▶ [WHAT THE TASK REQUIRES]: Write out every line of text in the rows below word for word, leaving out the pictures.

▶ [GIVEN RECORDS]:
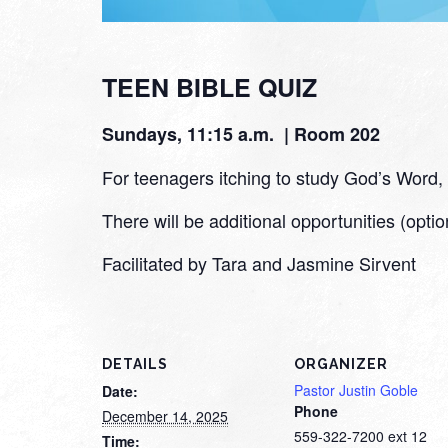
TEEN BIBLE QUIZ
Sundays, 11:15 a.m. | Room 202
For teenagers itching to study God’s Word, we
There will be additional opportunities (optio
Facilitated by Tara and Jasmine Sirvent
DETAILS
ORGANIZER
Pastor Justin Goble
Date:
Phone
December 14, 2025
559-322-7200 ext 12
Time:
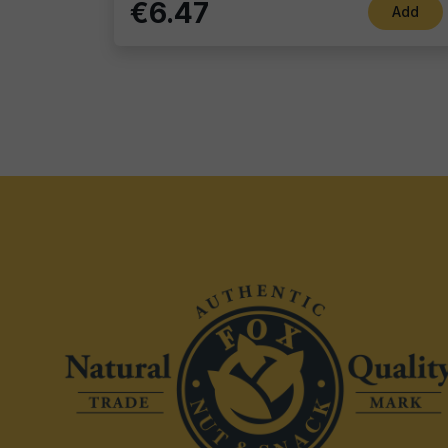
€6.47
Add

▶ [FINISHED TASK]:
TEEN BIBLE QUIZ
Sundays, 11:15 a.m. | Room 202
For teenagers itching to study God’s Word, we
There will be additional opportunities (optio
Facilitated by Tara and Jasmine Sirvent
DETAILS
ORGANIZER
Pastor Justin Goble
Date:
Phone
December 14, 2025
559-322-7200 ext 12
Time:
€6.47
Add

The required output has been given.